Covid, The Opportunity and Threat of Disruptive Technologies

During tough times is when innovation breeds and new leaders emerge . Primarily, as most organizations hunker down in attempt to ride out the storm, stretching resources others are spurring innovation to create a game changer. Clayton M. Christensen observed the rise of Steel mini-mills during the last recession and wrote several papers about the perils and benefits of “Disruptive Technologies”, we constantly encourage companies to find their “Strategic Differenator” now Jim Pinto discusses the strategy behind scarcity and abundance … enjoy


Even in the current Pandemic, most of us are better off than our parents and grandparents. People are living longer, healthier lives, and have more choices than ever before.


Food remains relatively cheap and abundant; yet some people pay $10 for "special" organic lettuce. MIT offers all its courses for free online; yet students attend classes paying annual fees over $36,000 (plus dorm expenses and books).




A disruptive technology would look like this ... as witnessed by Steel Mills in the 80's



These paradoxes make sense when we consider how markets work, and redefine what is being bought and sold. Midst the abundance of choices, we buy "scarcities" - the things we really want.


In spite of high inflation, Supply Chain Shortages we are witnessing a surge of on-line ordering of Ready-to-Eat meals or Grocery Delivery Kits such as Uber Eats, Skip the Dishes, Door Dash closely followed by Meal Kits that you prep yourself at home like Hello Chef, Chef's Plate, Noom, and Good Food. Remember that each one of these food services typicaly charge a 20-30% premium either directly from you the consumer or the provider ... but it is still ultimately a 30% additional expense. Is this disruptive technology going to survive? or will the consumer wake-up and again focus on seeking Value?


The technology guru George Gilder has long postulated: "Every economic era is based on key abundances and scarcities." Every new abundance brings matching scarcities, and many of our problems are centered on these recurring anomalies. Our current "scarcities" offer opportunities.





Markets create abundance by identifying needs, determining prices and allocating goods. Markets thrive on scarcity, and turn it into abundance. Wealth is generated when something is scarce and can be offered at a high premium over cost.


Markets have given the world an unprecedented amount of information to help make choices. Google is free, yet the company is profitable, growing and making more money each quarter. They have found ways to sell scarcities midst the free choices.


In the midst of a seemingly abundant choice of cellphone, Apple broke into the market to gain a leadership position fairly quickly. They did not offer what was already abundant - lots of cellphones with slightly different features. They offered the real value which people wanted, and were ready to buy at a premium.

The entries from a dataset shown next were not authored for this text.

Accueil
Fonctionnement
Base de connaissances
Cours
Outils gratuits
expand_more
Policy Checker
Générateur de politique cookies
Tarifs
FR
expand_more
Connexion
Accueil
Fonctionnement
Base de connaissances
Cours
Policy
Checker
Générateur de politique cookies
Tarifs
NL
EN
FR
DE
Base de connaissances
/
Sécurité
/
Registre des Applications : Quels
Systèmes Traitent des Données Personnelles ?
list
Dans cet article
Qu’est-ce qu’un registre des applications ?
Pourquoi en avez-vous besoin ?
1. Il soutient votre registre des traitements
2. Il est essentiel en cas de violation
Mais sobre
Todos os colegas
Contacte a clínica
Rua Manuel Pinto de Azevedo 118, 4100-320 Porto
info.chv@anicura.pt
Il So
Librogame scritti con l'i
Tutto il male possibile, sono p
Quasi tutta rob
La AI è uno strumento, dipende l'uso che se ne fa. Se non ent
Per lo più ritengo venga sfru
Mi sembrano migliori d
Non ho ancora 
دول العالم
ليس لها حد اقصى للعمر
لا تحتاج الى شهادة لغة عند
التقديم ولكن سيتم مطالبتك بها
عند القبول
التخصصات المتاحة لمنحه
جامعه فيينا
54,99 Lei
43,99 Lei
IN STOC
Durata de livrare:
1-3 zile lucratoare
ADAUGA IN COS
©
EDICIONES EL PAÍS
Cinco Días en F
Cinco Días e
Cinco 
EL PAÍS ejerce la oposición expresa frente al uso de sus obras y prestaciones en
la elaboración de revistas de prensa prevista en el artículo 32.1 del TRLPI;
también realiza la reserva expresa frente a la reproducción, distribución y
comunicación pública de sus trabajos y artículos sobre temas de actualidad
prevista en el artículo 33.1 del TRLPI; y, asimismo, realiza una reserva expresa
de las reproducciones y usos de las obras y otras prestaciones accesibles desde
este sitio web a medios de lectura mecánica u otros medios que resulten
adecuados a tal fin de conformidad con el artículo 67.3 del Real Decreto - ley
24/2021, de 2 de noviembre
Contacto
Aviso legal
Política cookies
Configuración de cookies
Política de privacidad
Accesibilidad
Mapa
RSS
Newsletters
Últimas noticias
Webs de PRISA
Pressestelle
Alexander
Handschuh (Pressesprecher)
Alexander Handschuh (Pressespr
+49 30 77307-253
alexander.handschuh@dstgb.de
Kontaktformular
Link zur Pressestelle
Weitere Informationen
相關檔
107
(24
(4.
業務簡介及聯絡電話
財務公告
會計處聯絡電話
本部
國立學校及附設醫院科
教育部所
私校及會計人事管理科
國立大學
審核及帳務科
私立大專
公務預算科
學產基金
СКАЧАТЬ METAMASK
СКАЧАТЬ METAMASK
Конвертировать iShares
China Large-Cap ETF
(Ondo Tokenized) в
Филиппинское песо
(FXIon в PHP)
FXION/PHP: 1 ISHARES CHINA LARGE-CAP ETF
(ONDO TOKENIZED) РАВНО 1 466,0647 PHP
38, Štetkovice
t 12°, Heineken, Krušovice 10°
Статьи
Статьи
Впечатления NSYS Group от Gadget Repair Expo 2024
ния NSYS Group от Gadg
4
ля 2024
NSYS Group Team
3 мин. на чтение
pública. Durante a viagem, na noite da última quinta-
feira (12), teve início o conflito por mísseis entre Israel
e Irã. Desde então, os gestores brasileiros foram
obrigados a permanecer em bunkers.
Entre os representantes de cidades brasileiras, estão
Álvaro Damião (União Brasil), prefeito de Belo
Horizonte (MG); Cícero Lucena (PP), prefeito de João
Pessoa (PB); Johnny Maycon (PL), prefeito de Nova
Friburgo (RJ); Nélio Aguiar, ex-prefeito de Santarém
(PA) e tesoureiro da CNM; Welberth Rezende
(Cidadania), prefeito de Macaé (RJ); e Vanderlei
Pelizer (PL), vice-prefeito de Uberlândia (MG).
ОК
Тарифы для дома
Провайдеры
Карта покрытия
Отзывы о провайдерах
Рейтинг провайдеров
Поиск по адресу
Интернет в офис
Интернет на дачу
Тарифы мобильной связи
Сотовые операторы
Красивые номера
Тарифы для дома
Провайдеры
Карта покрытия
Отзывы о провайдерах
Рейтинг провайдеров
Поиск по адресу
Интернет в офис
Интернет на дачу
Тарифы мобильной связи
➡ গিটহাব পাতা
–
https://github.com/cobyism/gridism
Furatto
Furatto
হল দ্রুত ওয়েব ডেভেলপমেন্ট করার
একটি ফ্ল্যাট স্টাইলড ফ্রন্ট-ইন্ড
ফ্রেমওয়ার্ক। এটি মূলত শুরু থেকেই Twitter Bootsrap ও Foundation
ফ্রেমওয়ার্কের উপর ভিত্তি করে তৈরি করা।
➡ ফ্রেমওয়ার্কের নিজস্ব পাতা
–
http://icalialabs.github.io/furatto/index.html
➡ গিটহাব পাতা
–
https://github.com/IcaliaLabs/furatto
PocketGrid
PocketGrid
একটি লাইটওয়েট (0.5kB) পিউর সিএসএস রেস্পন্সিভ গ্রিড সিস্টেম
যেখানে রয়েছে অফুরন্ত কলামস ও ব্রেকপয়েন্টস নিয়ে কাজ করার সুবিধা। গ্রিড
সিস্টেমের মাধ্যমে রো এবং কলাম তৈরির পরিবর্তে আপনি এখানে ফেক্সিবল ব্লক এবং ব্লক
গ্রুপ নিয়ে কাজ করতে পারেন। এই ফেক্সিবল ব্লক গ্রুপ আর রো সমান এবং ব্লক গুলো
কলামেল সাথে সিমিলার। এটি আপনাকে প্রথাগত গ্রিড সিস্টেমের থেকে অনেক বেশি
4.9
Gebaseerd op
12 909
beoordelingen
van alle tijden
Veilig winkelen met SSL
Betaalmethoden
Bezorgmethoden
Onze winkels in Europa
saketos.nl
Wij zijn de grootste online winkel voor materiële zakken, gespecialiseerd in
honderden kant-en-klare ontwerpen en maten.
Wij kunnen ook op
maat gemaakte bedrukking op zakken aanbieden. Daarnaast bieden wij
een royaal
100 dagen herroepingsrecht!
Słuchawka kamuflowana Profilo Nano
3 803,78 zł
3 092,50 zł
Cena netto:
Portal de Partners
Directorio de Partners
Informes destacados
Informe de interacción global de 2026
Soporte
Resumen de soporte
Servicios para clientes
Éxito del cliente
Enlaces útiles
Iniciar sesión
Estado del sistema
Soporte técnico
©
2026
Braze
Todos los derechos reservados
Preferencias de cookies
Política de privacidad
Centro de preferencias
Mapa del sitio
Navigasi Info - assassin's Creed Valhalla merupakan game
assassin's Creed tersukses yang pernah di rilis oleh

Why do consumers still shop at old-fashioned retailers when they can buy cheaper on-line? Because they can touch and feel and compare products. Also, buying on the web is a lone experience; shopping becomes an outing for the family on a Saturday morning. Everyone participates, and you can have lunch together at Target Or, you can get a cheap hot-dog and a drink at Costco – and cheap gas and a car-wash.


Ultimately, Humans are creatures that crave a social relationship and acceptance and so far my computer is pretty sterile when it comes to building a relationship with it and hence i really do not have the same emotional attachment to my device as i do with my spouse ... thankfully.